More recently, in Iqbal, the Supreme Court reiterated that although Rule 8 of the Federal Rules of Civil Procedure does not require detailed factual allegations, it does demand “more than an unadorned, the-defendant-unlawfully-harmed-me accusation.” Iqbal, 129 S. Ct. at 1949. A complaint must state a plausible claim for relief, and “[a] claim has facial plausibility when the plaintiff pleads factual content that allows the court to draw the reasonable inference that the defendant is liable for the misconduct alleged.” Id. The mere possibility the defendant acted unlawfully is insufficient to survive a motion to dismiss. Id. The well-pled allegations must nudge the claim “across the line from conceivable to plausible.” Twombly, 550 U.S. at 570, 127 S. Ct. at 1974.
Again, what the difference is between conceivable and plausible is a mystery and this "test" seems to me completely unhelpful to litigants in the real world.

Indeed, does anyone know what any of that means?

By that I mean, is there any complaint that you would not throw an Iqbal challenge against, given the vagaries of the current formulation?
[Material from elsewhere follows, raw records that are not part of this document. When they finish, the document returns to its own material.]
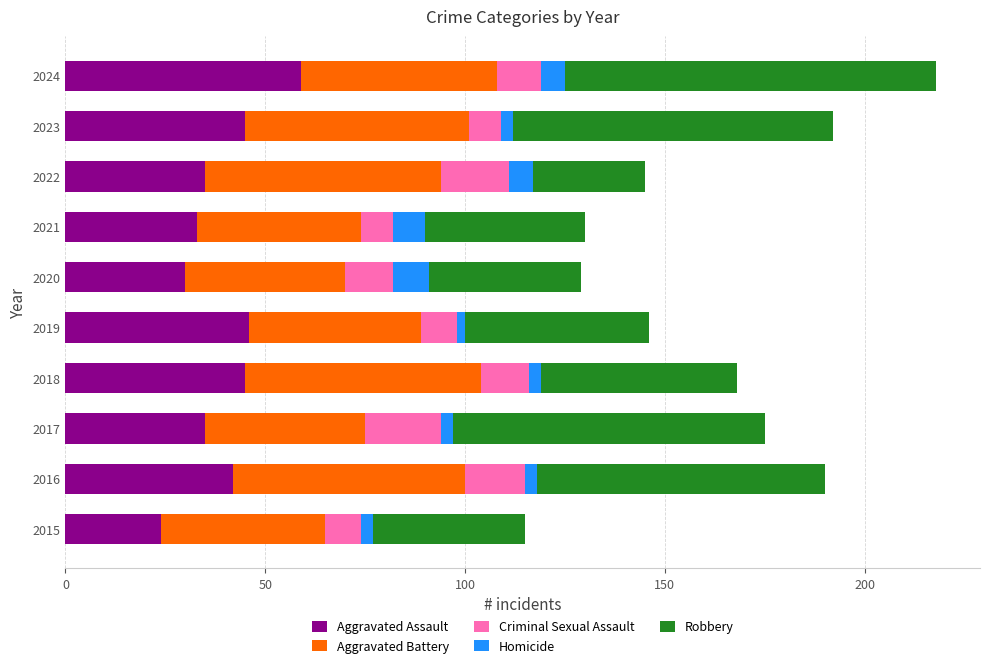

What is the highest value of the Aggravated Assault series?

59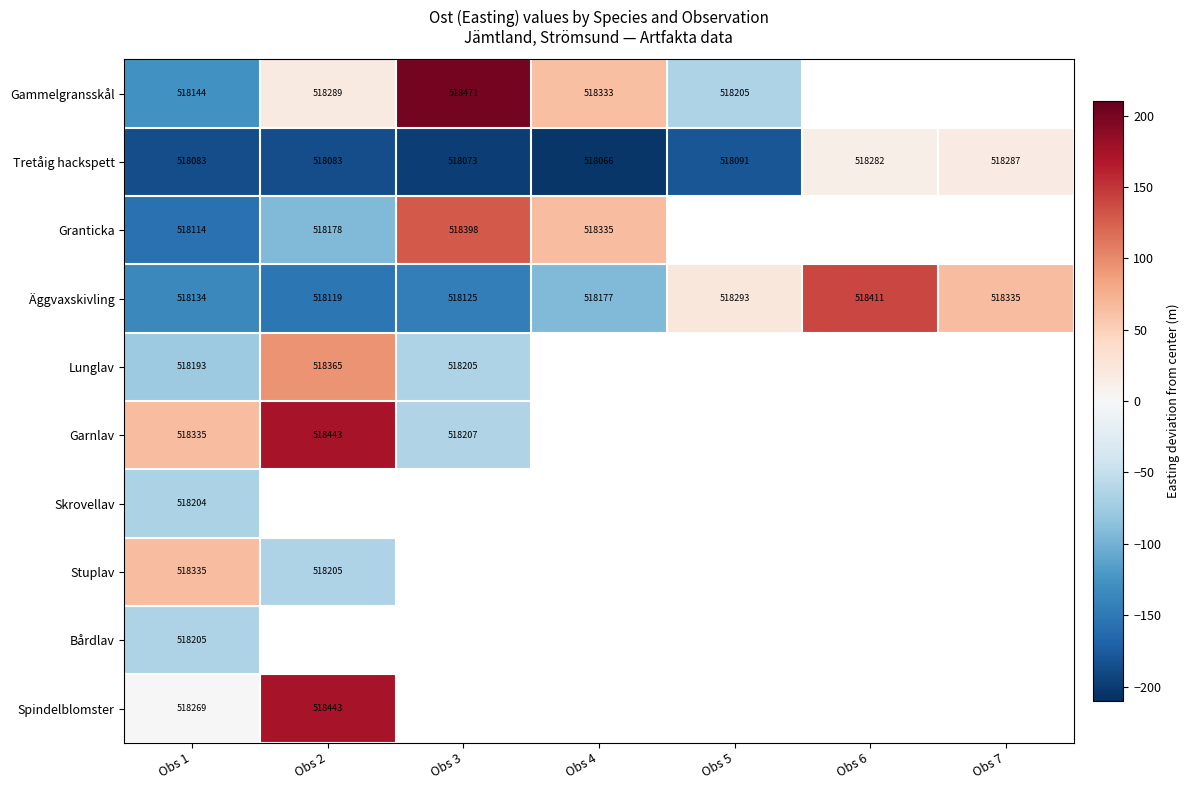

Between Obs 1 and Obs 6, which is larger?

Obs 6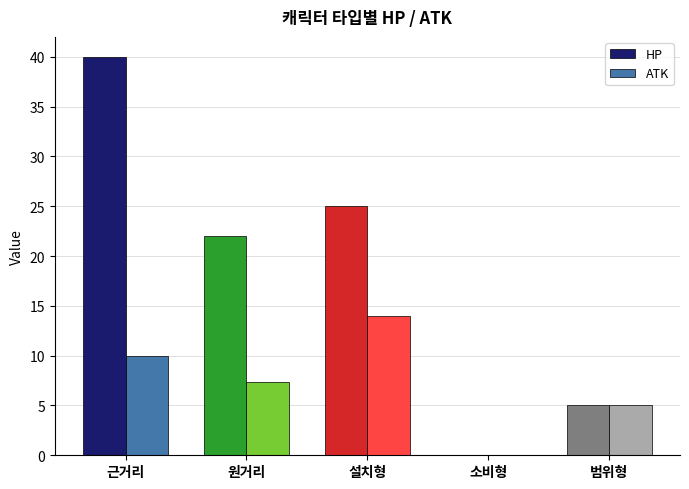

Which series has the largest range (max minus min)?

HP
The new test seems to me to vest a huge amount of discretion in the district court at the initial stages to make a good old-fashioned 3d DCA-styled "gut check" and determine -- without discovery or a sustained effort by counsel to flesh out the allegations -- that the case should be gone forever.

Question -- if Rule 8 did not change, then how come the pleading standard did?

That's why I'm intrigued by Senator Spector -- currently being assailed by misinformed angry white folks who want God to rain justice on his cancer-ridden corpus -- and his efforts in Congress to return Rule 8 to its 1957 Conley-era roots.

You know, the good old days....when people just ate bread.